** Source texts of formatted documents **
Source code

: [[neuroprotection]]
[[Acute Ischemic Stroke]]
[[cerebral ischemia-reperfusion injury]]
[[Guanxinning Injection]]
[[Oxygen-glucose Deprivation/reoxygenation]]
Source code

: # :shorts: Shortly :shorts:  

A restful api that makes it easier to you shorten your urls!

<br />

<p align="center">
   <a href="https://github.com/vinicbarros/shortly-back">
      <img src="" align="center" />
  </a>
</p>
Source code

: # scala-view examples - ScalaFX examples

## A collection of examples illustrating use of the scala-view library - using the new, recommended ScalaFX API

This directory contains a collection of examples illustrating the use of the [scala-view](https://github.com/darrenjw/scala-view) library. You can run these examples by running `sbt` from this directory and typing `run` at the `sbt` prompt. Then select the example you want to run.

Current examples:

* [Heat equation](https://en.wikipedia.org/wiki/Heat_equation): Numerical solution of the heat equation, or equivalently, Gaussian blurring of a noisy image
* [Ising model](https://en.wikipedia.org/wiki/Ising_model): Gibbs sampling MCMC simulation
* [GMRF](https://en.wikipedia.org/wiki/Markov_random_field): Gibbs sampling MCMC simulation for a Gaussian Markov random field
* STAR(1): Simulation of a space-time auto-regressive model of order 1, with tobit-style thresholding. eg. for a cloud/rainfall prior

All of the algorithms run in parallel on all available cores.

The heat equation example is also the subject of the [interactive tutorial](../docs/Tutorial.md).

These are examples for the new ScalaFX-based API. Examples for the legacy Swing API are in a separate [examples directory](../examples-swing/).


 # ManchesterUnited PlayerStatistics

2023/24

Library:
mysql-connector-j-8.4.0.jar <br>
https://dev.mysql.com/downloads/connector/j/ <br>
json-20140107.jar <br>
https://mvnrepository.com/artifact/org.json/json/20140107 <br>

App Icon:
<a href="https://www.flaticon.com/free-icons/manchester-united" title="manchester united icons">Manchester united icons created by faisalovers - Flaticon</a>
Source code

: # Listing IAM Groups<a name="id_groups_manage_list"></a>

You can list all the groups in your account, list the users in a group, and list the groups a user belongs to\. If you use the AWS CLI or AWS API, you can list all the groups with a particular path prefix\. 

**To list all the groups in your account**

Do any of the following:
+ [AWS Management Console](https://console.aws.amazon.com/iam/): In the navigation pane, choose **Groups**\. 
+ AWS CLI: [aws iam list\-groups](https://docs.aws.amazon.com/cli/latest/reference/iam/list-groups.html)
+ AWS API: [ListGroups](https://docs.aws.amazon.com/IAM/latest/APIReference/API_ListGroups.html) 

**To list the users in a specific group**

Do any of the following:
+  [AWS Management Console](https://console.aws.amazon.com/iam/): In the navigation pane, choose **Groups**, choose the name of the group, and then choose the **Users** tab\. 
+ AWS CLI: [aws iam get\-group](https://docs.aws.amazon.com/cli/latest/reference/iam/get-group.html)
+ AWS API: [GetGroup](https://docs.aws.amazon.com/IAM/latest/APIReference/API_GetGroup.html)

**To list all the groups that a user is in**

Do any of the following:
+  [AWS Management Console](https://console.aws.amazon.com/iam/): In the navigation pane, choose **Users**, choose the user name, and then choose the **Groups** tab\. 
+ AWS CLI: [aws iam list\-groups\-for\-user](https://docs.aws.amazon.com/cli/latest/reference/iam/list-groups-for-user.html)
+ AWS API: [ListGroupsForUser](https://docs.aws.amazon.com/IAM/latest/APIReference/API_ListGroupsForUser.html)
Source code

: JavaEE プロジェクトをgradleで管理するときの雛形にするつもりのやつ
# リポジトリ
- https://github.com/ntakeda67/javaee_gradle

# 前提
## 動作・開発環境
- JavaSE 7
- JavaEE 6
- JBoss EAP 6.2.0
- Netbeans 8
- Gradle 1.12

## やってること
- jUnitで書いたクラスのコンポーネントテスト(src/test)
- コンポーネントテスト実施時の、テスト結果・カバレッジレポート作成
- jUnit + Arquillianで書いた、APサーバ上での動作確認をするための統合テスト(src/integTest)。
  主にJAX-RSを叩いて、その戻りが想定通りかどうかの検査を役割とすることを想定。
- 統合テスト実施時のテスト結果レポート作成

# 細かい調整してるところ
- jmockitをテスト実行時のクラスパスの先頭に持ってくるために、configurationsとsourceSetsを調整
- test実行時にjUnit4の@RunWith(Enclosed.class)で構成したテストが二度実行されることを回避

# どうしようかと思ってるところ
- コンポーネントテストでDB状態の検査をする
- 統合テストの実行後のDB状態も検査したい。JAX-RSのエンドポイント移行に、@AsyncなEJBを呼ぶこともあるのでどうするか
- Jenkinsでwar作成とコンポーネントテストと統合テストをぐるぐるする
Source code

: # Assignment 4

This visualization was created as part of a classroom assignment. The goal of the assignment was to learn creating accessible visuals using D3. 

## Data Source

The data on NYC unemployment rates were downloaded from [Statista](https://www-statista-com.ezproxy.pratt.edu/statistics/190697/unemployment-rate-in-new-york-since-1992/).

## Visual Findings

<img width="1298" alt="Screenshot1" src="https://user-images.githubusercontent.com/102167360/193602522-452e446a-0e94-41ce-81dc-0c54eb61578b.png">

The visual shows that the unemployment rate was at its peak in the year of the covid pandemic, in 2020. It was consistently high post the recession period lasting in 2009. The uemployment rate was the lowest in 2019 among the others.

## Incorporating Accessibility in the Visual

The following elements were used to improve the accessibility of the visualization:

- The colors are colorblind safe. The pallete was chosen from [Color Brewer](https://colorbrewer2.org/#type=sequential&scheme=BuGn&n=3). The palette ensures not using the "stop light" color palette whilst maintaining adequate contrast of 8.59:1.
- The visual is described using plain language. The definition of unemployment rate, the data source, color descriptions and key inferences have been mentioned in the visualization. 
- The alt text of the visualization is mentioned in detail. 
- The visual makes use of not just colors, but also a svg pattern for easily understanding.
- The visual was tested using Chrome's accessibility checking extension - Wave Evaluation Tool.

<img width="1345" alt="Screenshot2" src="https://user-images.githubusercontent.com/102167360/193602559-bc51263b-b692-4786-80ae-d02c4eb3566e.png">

** Problem details **
In the entries above, find each line containing the string "href" and copy it.

** Output **
   <a href="https://github.com/vinicbarros/shortly-back">
<a href="https://www.flaticon.com/free-icons/manchester-united" title="manchester united icons">Manchester united icons created by faisalovers - Flaticon</a>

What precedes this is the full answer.